*** Opening DATA FOR THE TASK ***

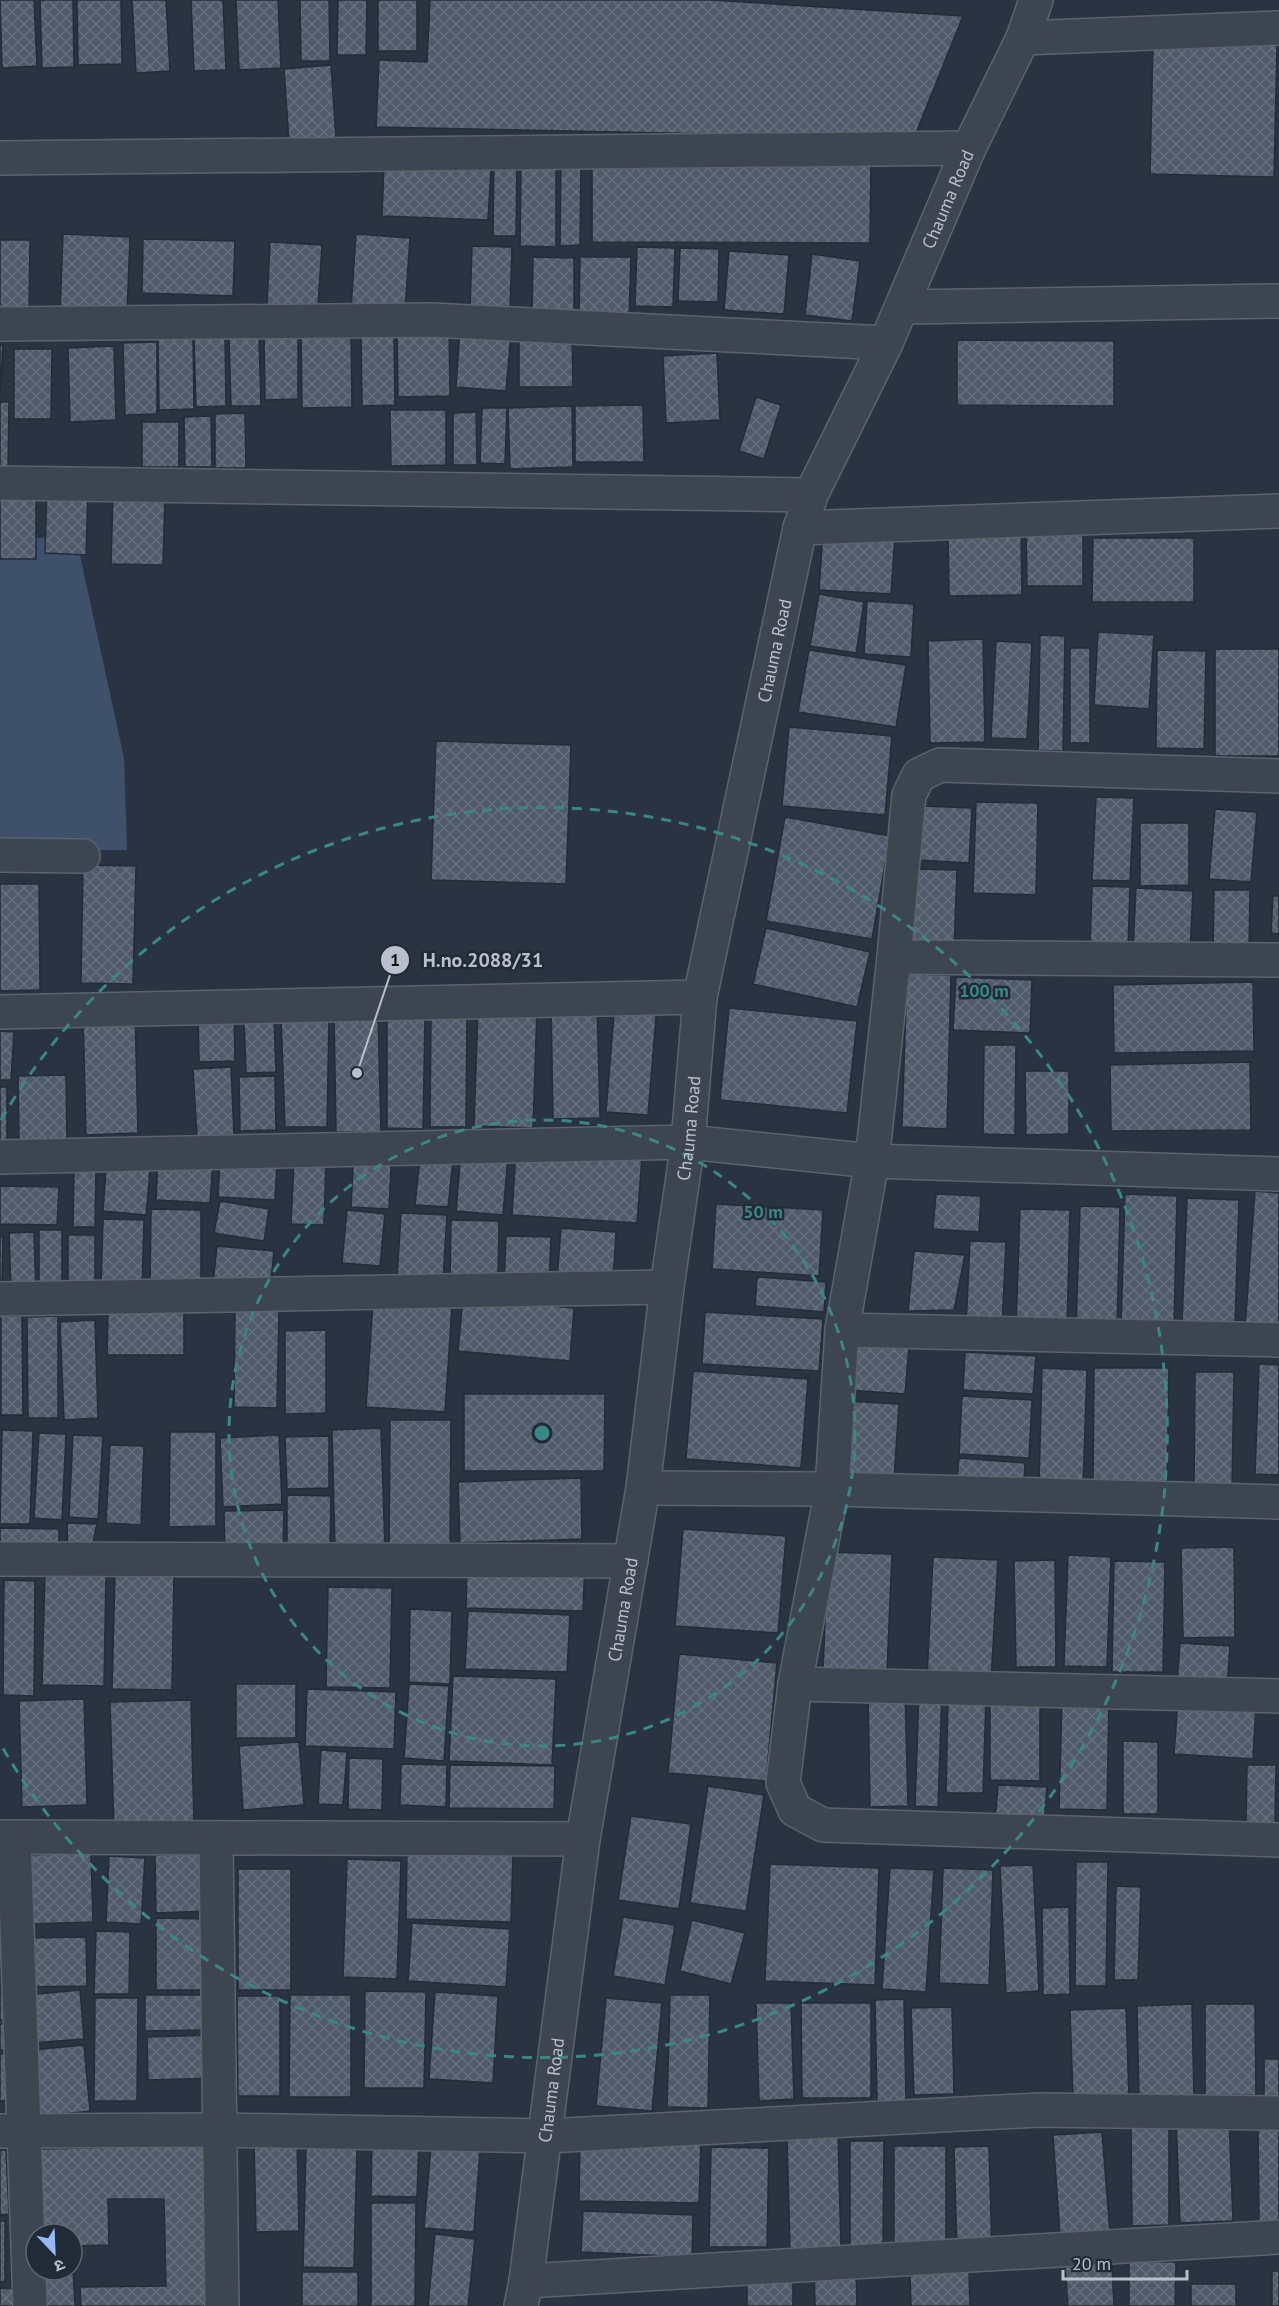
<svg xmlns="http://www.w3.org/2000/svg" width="1279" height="2306" viewBox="0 0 1279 2306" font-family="'PT Sans','Noto Sans Devanagari',sans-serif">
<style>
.water{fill:#3f506a}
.building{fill:url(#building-cross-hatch);stroke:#232c39;stroke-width:1.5}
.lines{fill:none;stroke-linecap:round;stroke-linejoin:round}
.minor-casing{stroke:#5b636f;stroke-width:36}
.minor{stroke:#3d4551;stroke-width:33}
.ring{fill:none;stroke:#3a8885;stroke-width:3;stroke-dasharray:10 8}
.labels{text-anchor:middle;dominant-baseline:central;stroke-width:5;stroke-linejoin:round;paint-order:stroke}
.street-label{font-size:18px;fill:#bac0cb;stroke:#212a37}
.centre{fill:#3a8885;stroke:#212a37;stroke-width:3}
.ring-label{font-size:18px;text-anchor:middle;font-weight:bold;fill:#3a8885;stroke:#212a37;stroke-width:5;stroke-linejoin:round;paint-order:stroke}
.leader{fill:none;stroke:#bac0cb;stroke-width:2}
.callout-dot{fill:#bac0cb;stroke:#212a37;stroke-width:2}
.mark-label{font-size:18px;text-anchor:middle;font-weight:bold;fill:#111}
.callout-label{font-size:20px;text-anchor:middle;font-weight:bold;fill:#bac0cb;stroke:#212a37;stroke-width:5;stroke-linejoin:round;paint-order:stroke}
</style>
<defs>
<pattern id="building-cross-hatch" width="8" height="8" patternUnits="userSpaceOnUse" patternTransform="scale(1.5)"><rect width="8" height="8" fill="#4f5a6a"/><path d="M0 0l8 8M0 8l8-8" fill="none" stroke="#66707e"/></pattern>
</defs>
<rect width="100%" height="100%" fill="#293341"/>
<path class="water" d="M76 537 124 758 127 850H0V539Z"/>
<path class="building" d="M0 0H34L37 66 2 68Z
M40 0H73L74 67 42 68Z
M77 0H121L122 64 78 65Z
M132 0H166L170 71 136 73Z
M191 0H223L226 70 194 71Z
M236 0H278L281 68 239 70Z
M300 0H329L330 61H301Z
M338 0H367L366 55H337Z
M378 0H417V51H378Z
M430 0H711L963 16 914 138 376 127 379 60 427 62Z
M1153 43 1277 45 1274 177 1150 174Z
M331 65 336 139 289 143 284 69Z
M494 157 517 158 516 236H493Z
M561 159H581L580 245 560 246Z
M592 162 871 163 870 243 592 242Z
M384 165 491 169 488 220 382 216Z
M521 165H556V247L520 246Z
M63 234 130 237 127 315 60 312Z
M356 234 410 238 405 311 351 308Z
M143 239 235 241 233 296 142 293Z
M0 240H30L29 316H0Z
M270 242 322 245 318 307 267 305Z
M472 246 512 247 510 312H470Z
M637 247 675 248 673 307 635 306Z
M680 248 719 249 718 302 678 301Z
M729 251 789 255 784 314 724 310Z
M812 254 860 261 852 321 805 315Z
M533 257 574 258V316L532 315Z
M580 257H631L629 319 579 317Z
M449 329 450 396 398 397 397 330Z
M460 329 511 334 506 391 456 387Z
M572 330 573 387H519V331Z
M361 331H394L395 405 362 406Z
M264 332H298V399L265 400Z
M351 332 352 407 302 408 301 333Z
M259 336 261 406H231L229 337Z
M158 337H193L194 409 159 410Z
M225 337 226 406 196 407 194 338Z
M957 340 1114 341V406L957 405Z
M157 342V414L125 415 123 343Z
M0 345H3L0 392Z
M114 346 116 420 70 422 68 348Z
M14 349H52L51 419H14Z
M717 353 720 420 666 423 663 356Z
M756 397 781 405 764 459 739 451Z
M0 402H9L8 468H0Z
M643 405 644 462H575V406Z
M572 406 573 467 510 469 508 408Z
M482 408H507L505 464 480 463Z
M390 410H446V465L391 466Z
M476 412 477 465H453V413Z
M245 413 246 468H215V414Z
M211 416 212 467H185L184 417Z
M142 422H179V467H142Z
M47 488 88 490 86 555 45 553Z
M36 492V559H0V493Z
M113 493 165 494 163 565 111 564Z
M1083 529V586H1027L1026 530Z
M1021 531 1022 595 949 596 948 532Z
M823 533 895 536 891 594 819 590Z
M1093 538H1194V602H1092Z
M819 594 864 602 856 653 810 646Z
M867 601 914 604 911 657 864 654Z
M1098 632 1154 635 1149 709 1094 705Z
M1040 635 1065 636 1063 751H1038Z
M983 639 985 742 930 743 928 641Z
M996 641 1032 643 1027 739 991 738Z
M1070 648H1090V743H1070Z
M1215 649H1279V756H1215Z
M809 650 906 665 896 727 798 712Z
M1157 650 1206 651 1204 749 1156 748Z
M789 727 892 736 885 815 782 806Z
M436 741 571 745 566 884 431 880Z
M1096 797 1134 798 1130 881 1092 880Z
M976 802 1038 803 1036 895 973 893Z
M923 806 972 808 969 863 919 860Z
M1215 809 1257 812 1251 882 1209 879Z
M785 817 890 836 872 939 766 921Z
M1140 823H1189V885L1140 886Z
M83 865 136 866 133 984 81 983Z
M916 869 957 870 954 951 912 949Z
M0 884H39L40 990 0 991Z
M1092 886 1130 887 1128 949 1090 947Z
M1136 888 1193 891 1190 953 1133 950Z
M1214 890H1250L1249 955H1213Z
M1273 896H1279V934L1271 933Z
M766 928 870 952 857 1007 753 984Z
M907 974 951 975 947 1129 902 1127Z
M956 977 1032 980 1030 1033 953 1030Z
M1253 982 1254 1051 1114 1053 1113 985Z
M597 1002 600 1118 553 1119 551 1003Z
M615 1002 657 1005 648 1115 606 1112Z
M478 1007 537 1009 533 1128 474 1126Z
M729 1008 857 1021 847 1113 720 1100Z
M234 1009 235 1061 199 1062 198 1010Z
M135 1010 138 1133 86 1135 83 1012Z
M378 1011 381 1132H336L334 1013Z
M431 1012H467L466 1127H430Z
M387 1013 425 1015 423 1129 387 1128Z
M329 1015 327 1127H285L281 1017Z
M274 1018 276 1072 246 1073 244 1020Z
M0 1031 14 1032 11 1080H0Z
M984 1045H1016L1015 1135 983 1134Z
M1250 1062 1251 1130 1111 1131 1110 1065Z
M231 1067 234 1135 197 1137 193 1069Z
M1025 1071H1069V1134L1026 1135Z
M66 1075 67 1141 19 1142 18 1076Z
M275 1076 276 1130 240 1131 239 1077Z
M0 1087H7V1143H0Z
M354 1149 392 1151 389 1209 351 1207Z
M421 1149 454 1152 448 1207 415 1205Z
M516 1149 642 1157 637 1223 512 1215Z
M461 1152 508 1156 503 1215 456 1211Z
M107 1155 151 1159 146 1215 103 1211Z
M158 1158 213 1161 210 1203 156 1200Z
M220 1160 277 1163 275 1200 218 1197Z
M294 1160 326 1161 324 1225 291 1224Z
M74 1169H96L95 1227H73Z
M0 1186 59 1187 57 1225 0 1224Z
M1255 1191 1279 1193V1331L1245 1328Z
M936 1194 981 1196 979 1232 933 1229Z
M1125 1194 1177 1196 1174 1327 1121 1326Z
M1187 1198 1239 1200 1235 1326 1182 1324Z
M220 1201 269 1209 264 1241 214 1233Z
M716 1204 823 1210 819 1276 712 1269Z
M1080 1206 1120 1207 1117 1330 1076 1329Z
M151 1209 201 1210V1288H150Z
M1020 1209 1070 1210 1067 1330 1016 1328Z
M347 1210 385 1214 380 1266 342 1263Z
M401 1213 447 1215 443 1281 397 1278Z
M103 1219 144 1220 142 1290 101 1289Z
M451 1220 499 1221 498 1280 450 1279Z
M561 1228 616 1232 613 1283 557 1279Z
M39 1230H62V1292H39Z
M34 1232 36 1293H11L9 1233Z
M68 1235H95V1290H68Z
M506 1236 551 1237 549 1285 504 1284Z
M0 1237H3L2 1291H0Z
M970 1241 1006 1242 1002 1328 966 1326Z
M217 1246 274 1251 270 1289 213 1284Z
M914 1251 965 1255 954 1310 908 1311Z
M757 1277 826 1282 824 1312 755 1306Z
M463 1298 574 1308 570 1361 458 1351Z
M373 1301 452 1306 445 1412 366 1407Z
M235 1307 279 1308 277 1408 234 1407Z
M108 1312H184V1355H107Z
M705 1312 823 1319 819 1371 702 1364Z
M1 1316H22L23 1415H1Z
M58 1316V1418H28L27 1317Z
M95 1320 98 1418 64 1420 60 1322Z
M326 1330V1413L285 1414V1331Z
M853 1341 909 1346 905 1394 848 1390Z
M965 1352 1036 1356 1033 1394 963 1390Z
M1259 1364 1279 1365V1475L1255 1474Z
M1042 1368 1087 1370 1083 1485 1039 1484Z
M1094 1368H1169L1167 1486 1093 1485Z
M693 1371 808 1379 801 1468 686 1459Z
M1195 1372H1234L1232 1490H1194Z
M464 1394H605L604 1471H464Z
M962 1396 1032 1400 1029 1458 959 1454Z
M845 1401 899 1404 894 1479 841 1476Z
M390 1420H451L450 1553 389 1552Z
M381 1428 385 1549 335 1550 332 1430Z
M2 1430 33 1431 30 1524H0Z
M170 1432H216V1526L169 1527Z
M39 1433 66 1434 62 1520 34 1518Z
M73 1435 103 1436 98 1519 69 1517Z
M279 1435 282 1504 223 1507 220 1438Z
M329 1436V1488L287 1489 285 1437Z
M110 1445 144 1446 141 1525 106 1523Z
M959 1458 1025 1463 1024 1484 957 1479Z
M581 1478 582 1539 460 1543 458 1482Z
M287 1495 331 1496 330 1552 287 1551Z
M284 1510 283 1555 225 1556 224 1511Z
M67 1523 97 1524 91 1552 68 1554Z
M0 1528 59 1529V1559L0 1558Z
M683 1529 786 1536 778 1633 675 1626Z
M1234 1547 1235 1637 1183 1638 1181 1548Z
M828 1552 892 1554 887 1672 823 1670Z
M1068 1555 1111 1557 1107 1667 1064 1666Z
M933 1557 998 1560 991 1681 927 1677Z
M1055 1560 1056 1667H1016L1014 1561Z
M1114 1561 1165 1562 1163 1672H1112Z
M585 1563 583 1611 466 1608 467 1568Z
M45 1572 106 1573 104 1686 42 1685Z
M115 1572 174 1573 172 1690 112 1689Z
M4 1580 35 1581 34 1696 3 1695Z
M328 1587 392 1588 390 1688 326 1687Z
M410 1609 452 1611 450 1684 409 1682Z
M468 1611 570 1615 567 1672 465 1669Z
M1180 1643 1230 1646 1227 1687 1177 1683Z
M679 1654 777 1663 766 1781 668 1773Z
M453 1676 556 1679 552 1765 449 1761Z
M236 1684H296V1738H236Z
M409 1684 449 1686 444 1761 404 1758Z
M307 1689 396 1692 394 1749 305 1746Z
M868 1691H905L908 1806 870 1807Z
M919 1691 942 1692 938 1807 915 1806Z
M948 1697 986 1698 983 1793H946Z
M1062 1697 1109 1698 1107 1810 1059 1809Z
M84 1699 87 1805 22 1807 19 1701Z
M191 1700 194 1826 114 1829 110 1702Z
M1178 1700 1256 1705 1253 1759 1174 1754Z
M990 1705H1040V1781L990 1780Z
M1123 1741 1158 1742V1814H1123Z
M299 1742 304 1805 243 1810 239 1746Z
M321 1750 347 1752 343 1805 318 1804Z
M349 1758 383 1759 382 1810 348 1809Z
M401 1764 447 1765 446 1807 400 1805Z
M450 1765 555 1766 554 1809 449 1808Z
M1247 1765H1276L1275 1824 1246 1823Z
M998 1785 1047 1787 1044 1825 995 1822Z
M708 1786 764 1795 746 1911 690 1903Z
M631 1816 691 1824 679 1909 618 1900Z
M407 1850 513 1852 511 1922 406 1919Z
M91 1853 93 1922 28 1924 26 1855Z
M209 1853 210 1911 156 1913 155 1855Z
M109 1856 145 1858 141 1924 106 1922Z
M347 1859 401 1861 397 1979 343 1977Z
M1076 1862H1108L1106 1986H1075Z
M770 1864 879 1868 875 1985 765 1981Z
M1033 1865 1039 1991 1006 1993 1000 1866Z
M890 1868 934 1870 926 1992 882 1989Z
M943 1868 993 1870 989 1985 939 1983Z
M238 1869H291V1990H238Z
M1116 1886 1141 1887 1138 1980H1114Z
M1069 1907 1070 1994 1043 1995 1042 1908Z
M623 1917 675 1925 665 1985 613 1976Z
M156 1918 214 1919V1990H156Z
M692 1920 745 1933 731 1984 680 1971Z
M412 1923 510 1929 506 1987 408 1981Z
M96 1931 130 1932 129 1994H94Z
M86 1937 87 1986 22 1987V1938Z
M80 1990 84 2039 32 2043 27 1995Z
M365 1991 426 1992 424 2088H364Z
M435 1992 498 1996 493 2083 429 2079Z
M0 1995H9V2020H0Z
M145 1995H204L203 2030 145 2031Z
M290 1995H351V2097H289Z
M670 1995H710L708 2108 667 2107Z
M237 1996H280V2096H238Z
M95 1998H138L137 2101H94Z
M606 1998 662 2003 652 2111 596 2106Z
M904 1999 906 2101 877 2102 875 2000Z
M756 2003H791L794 2099 759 2101Z
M801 2003H871V2098H802Z
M1192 2004 1194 2099 1139 2100 1137 2006Z
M1205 2004H1255L1256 2095 1205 2096Z
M952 2007 954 2094 914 2095 911 2008Z
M1126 2008 1129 2096 1073 2098 1070 2010Z
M0 2024H9V2050H0Z
M216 2035 217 2078 148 2080 147 2037Z
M84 2045 90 2111 39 2117 33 2050Z
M0 2054H8L9 2100 0 2101Z
M1264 2059H1279V2098H1264Z
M1229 2117 1233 2221 1180 2223 1176 2119Z
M1131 2124H1169V2225L1132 2226Z
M1258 2127H1279V2229H1259Z
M1102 2132 1110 2233 1060 2236 1053 2135Z
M838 2135 841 2247 790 2249 787 2137Z
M372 2138H419L417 2197 371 2196Z
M580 2138 701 2140 699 2203 579 2201Z
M254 2140H297L299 2231 256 2232Z
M850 2141H884L883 2249H850Z
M217 2145 220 2306H81L80 2287 166 2286 164 2199H108L109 2245 72 2246V2234H42L41 2149Z
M431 2146 480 2149 474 2232 424 2228Z
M894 2146H946V2250H894Z
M989 2146 992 2251 957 2252 954 2147Z
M306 2147 357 2148 354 2268 303 2267Z
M711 2147 769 2148 767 2247H709Z
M0 2150H6L9 2214 0 2215Z
M371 2203H416L415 2306H371Z
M583 2211 693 2215 692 2257 581 2252Z
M0 2221H5V2282H0Z
M435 2234 475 2239 468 2306H428Z
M72 2251 75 2306H39L38 2270H72Z
M1129 2261 1176 2262 1175 2306H1129Z
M1112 2264 1114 2306H1068L1065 2267Z
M814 2269H856L857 2306H815Z
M969 2271 970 2306H911L910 2274Z
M1272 2271H1279V2306H1272Z
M302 2272H358V2306H302Z
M747 2277H793V2306H747Z
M1191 2284H1236V2306H1191Z
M0 2288 15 2289 14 2306H0Z"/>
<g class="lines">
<defs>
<g id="minor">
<path d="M1023 38 1279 28"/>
<path d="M0 158 969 148"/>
<path d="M902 307 1279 301"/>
<path d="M0 324 431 320 886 343"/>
<path d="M0 483 811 495"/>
<path d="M800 528 1279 511"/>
<path d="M1279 776 940 765 919 775 909 795 894 957 872 1161 842 1330 832 1489 795 1684 783 1783 795 1810 823 1825 1279 1840"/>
<path d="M0 855 83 856"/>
<path d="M894 957 1279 960"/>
<path d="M0 1012 700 997"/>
<path d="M0 1157 688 1142 872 1161 1279 1174"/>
<path d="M0 1299 667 1287"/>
<path d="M842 1330 1279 1340"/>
<path d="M643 1488 832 1489 1279 1502"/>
<path d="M0 1559 631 1561"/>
<path d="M795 1684 1279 1696"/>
<path d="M0 1837 583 1839"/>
<path d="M14 1838 30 2306"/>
<path d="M216 1839 222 2306"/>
<path d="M0 2131 221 2130 546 2136 1038 2110 1279 2113"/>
<path d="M526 2281 1279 2237"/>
<path id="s1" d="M521 2306 526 2281 583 1839 643 1488 667 1287 688 1142 700 997 800 528 811 495 886 343 969 148 1023 38 1036 0"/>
</g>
</defs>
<use href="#minor" class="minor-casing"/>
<use href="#minor" class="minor"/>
</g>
<g class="ring">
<circle cx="542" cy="1433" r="313"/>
<path d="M1 1120A625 625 0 1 1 1 1745"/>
</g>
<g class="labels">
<g class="street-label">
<text stroke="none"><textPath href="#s1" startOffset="2162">Chauma Road</textPath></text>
<text stroke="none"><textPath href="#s1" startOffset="1676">Chauma Road</textPath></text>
<text stroke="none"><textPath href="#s1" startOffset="1190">Chauma Road</textPath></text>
<text stroke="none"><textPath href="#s1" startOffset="704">Chauma Road</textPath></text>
<text stroke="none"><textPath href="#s1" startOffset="218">Chauma Road</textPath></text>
</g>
</g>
<circle cx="542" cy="1433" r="9" class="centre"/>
<g class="ring-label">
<text x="984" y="997">100 m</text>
<text x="763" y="1218">50 m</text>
</g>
<path class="leader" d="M357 1073L395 960"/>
<g class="callout-dot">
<circle cx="357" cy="1073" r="6"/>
<circle cx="395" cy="960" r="15"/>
</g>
<g class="mark-label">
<text x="395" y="966">1</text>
</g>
<g class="callout-label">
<text x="483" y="967">H.no.2088/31</text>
</g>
<g transform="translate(54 2252) rotate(157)"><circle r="28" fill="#212a37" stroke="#5e6672" stroke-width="1.5"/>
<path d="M0-4.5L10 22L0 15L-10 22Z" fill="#97b9f3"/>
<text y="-9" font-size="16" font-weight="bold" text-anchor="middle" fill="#bac0cb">उ</text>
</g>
<path d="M1063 2270v9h124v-9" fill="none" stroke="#bac0cb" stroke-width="3"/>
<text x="1072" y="2270" font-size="18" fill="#bac0cb" stroke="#212a37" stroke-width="4.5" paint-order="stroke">20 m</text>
</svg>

*** Closing DATA FOR THE TASK ***

◆ **EXERCISE AIM**: Each line above where the word "lines" occurs should be copied out.

◆ **EXERCISE SOLUTION**:
.lines{fill:none;stroke-linecap:round;stroke-linejoin:round}
<g class="lines">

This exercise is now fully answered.